§ **Your goal**
Every record, apart from its pictures, should be repeated exactly.

*** Begin section ***

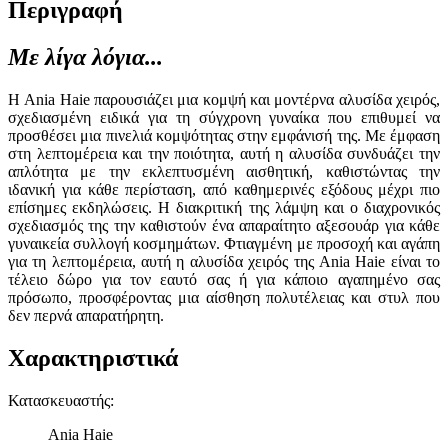
Περιγραφή
Με λίγα λόγια...
Η Ania Haie παρουσιάζει μια κομψή και μοντέρνα αλυσίδα χειρός,
σχεδιασμένη ειδικά για τη σύγχρονη γυναίκα που επιθυμεί να
προσθέσει μια πινελιά κομψότητας στην εμφάνισή της. Με έμφαση
στη λεπτομέρεια και την ποιότητα, αυτή η αλυσίδα συνδυάζει την
απλότητα με την εκλεπτυσμένη αισθητική, καθιστώντας την
ιδανική για κάθε περίσταση, από καθημερινές εξόδους μέχρι πιο
επίσημες εκδηλώσεις. Η διακριτική της λάμψη και ο διαχρονικός
σχεδιασμός της την καθιστούν ένα απαραίτητο αξεσουάρ για κάθε
γυναικεία συλλογή κοσμημάτων. Φτιαγμένη με προσοχή και αγάπη
για τη λεπτομέρεια, αυτή η αλυσίδα χειρός της Ania Haie είναι το
τέλειο δώρο για τον εαυτό σας ή για κάποιο αγαπημένο σας
πρόσωπο, προσφέροντας μια αίσθηση πολυτέλειας και στυλ που
δεν περνά απαρατήρητη.
Χαρακτηριστικά
Κατασκευαστής
:
Ania Haie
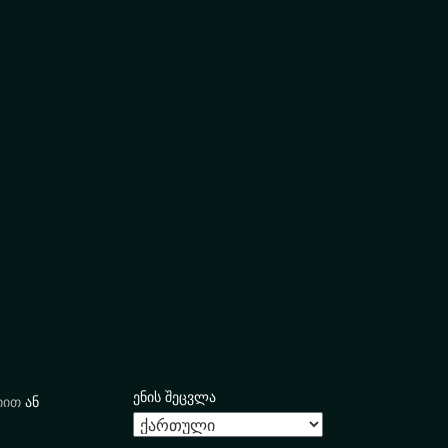
ენის შეცვლა
იით
ან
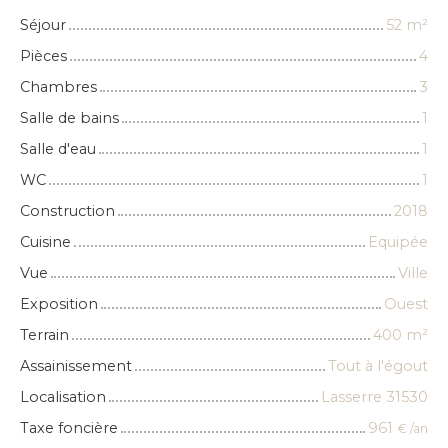
Séjour
52
m²
Pièces
4
Chambres
3
Salle de bains
1
Salle d'eau
1
WC
1
Construction
2018
Cuisine
Equipée
Vue
Ville
Exposition
Ouest
Terrain
400
m²
Assainissement
Tout à l'égout
Localisation
Lasserre 31530
Taxe foncière
961
€ /an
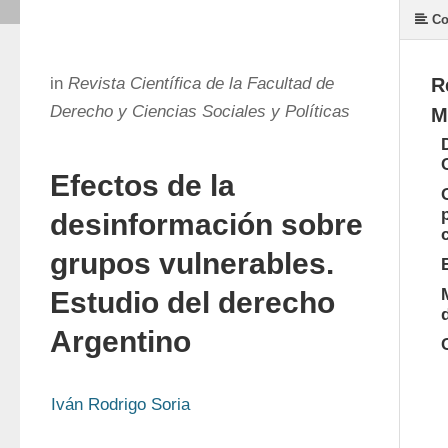
Co
in
Revista Científica de la Facultad de
R
Derecho y Ciencias Sociales y Políticas
M
Efectos de la
desinformación sobre
grupos vulnerables.
Estudio del derecho
Argentino
Iván Rodrigo Soria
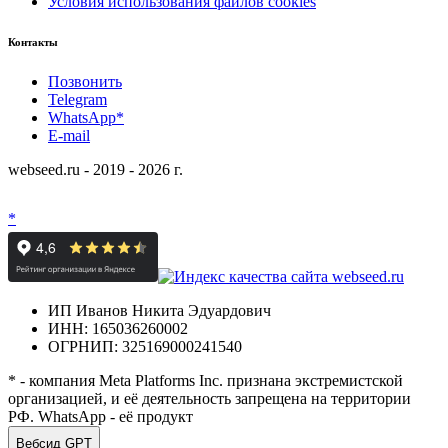
Условия использования файлов cookies
Контакты
Позвонить
Telegram
WhatsApp*
E-mail
webseed.ru - 2019 - 2026 г.
*
ИП Иванов Никита Эдуардович
ИНН: 165036260002
ОГРНИП: 325169000241540
* - компания Meta Platforms Inc. признана экстремистской
организацией, и её деятельность запрещена на территории
РФ. WhatsApp - её продукт
Вебсид GPT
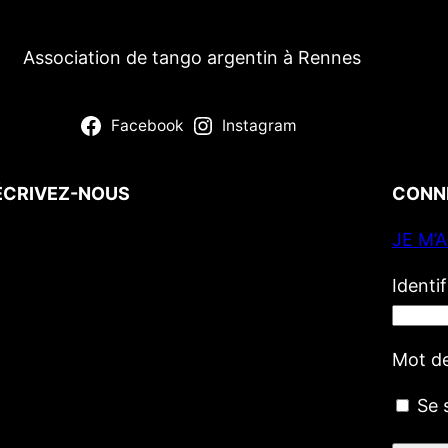
Association de tango argentin à Rennes
Facebook
Instagram
ÉCRIVEZ-NOUS
CONN
JE M’
Votre nom
(obligatoire)
Votre e-mail
(obligatoire)
Identi
Votre message
Mot d
Se 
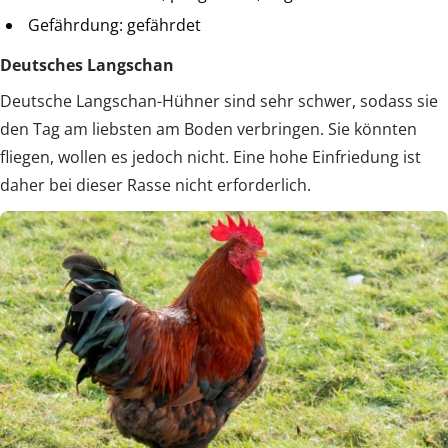
Gefährdung: gefährdet
Deutsches Langschan
Deutsche Langschan-Hühner sind sehr schwer, sodass sie
den Tag am liebsten am Boden verbringen. Sie könnten
fliegen, wollen es jedoch nicht. Eine hohe Einfriedung ist
daher bei dieser Rasse nicht erforderlich.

*** End section ***

§ **Exercise result**
Περιγραφή
Με λίγα λόγια...
Η Ania Haie παρουσιάζει μια κομψή και μοντέρνα αλυσίδα χειρός,
σχεδιασμένη ειδικά για τη σύγχρονη γυναίκα που επιθυμεί να
προσθέσει μια πινελιά κομψότητας στην εμφάνισή της. Με έμφαση
στη λεπτομέρεια και την ποιότητα, αυτή η αλυσίδα συνδυάζει την
απλότητα με την εκλεπτυσμένη αισθητική, καθιστώντας την
ιδανική για κάθε περίσταση, από καθημερινές εξόδους μέχρι πιο
επίσημες εκδηλώσεις. Η διακριτική της λάμψη και ο διαχρονικός
σχεδιασμός της την καθιστούν ένα απαραίτητο αξεσουάρ για κάθε
γυναικεία συλλογή κοσμημάτων. Φτιαγμένη με προσοχή και αγάπη
για τη λεπτομέρεια, αυτή η αλυσίδα χειρός της Ania Haie είναι το
τέλειο δώρο για τον εαυτό σας ή για κάποιο αγαπημένο σας
πρόσωπο, προσφέροντας μια αίσθηση πολυτέλειας και στυλ που
δεν περνά απαρατήρητη.
Χαρακτηριστικά
Κατασκευαστής
:
Ania Haie
ენის შეცვლა
იით
ან
Séjour
52
m²
Pièces
4
Chambres
3
Salle de bains
1
Salle d'eau
1
WC
1
Construction
2018
Cuisine
Equipée
Vue
Ville
Exposition
Ouest
Terrain
400
m²
Assainissement
Tout à l'égout
Localisation
Lasserre 31530
Taxe foncière
961
€ /an
Co
in
Revista Científica de la Facultad de
R
Derecho y Ciencias Sociales y Políticas
M
Efectos de la
desinformación sobre
grupos vulnerables.
Estudio del derecho
Argentino
Iván Rodrigo Soria
Условия использования файлов cookies
Контакты
Позвонить
Telegram
WhatsApp*
E-mail
webseed.ru - 2019 - 2026 г.
*
ИП Иванов Никита Эдуардович
ИНН: 165036260002
ОГРНИП: 325169000241540
* - компания Meta Platforms Inc. признана экстремистской
организацией, и её деятельность запрещена на территории
РФ. WhatsApp - её продукт
Вебсид GPT
Association de tango argentin à Rennes
Facebook
Instagram
ÉCRIVEZ-NOUS
CONN
JE M’
Votre nom
(obligatoire)
Votre e-mail
(obligatoire)
Identi
Votre message
Mot d
Se 
Gefährdung: gefährdet
Deutsches Langschan
Deutsche Langschan-Hühner sind sehr schwer, sodass sie
den Tag am liebsten am Boden verbringen. Sie könnten
fliegen, wollen es jedoch nicht. Eine hohe Einfriedung ist
daher bei dieser Rasse nicht erforderlich.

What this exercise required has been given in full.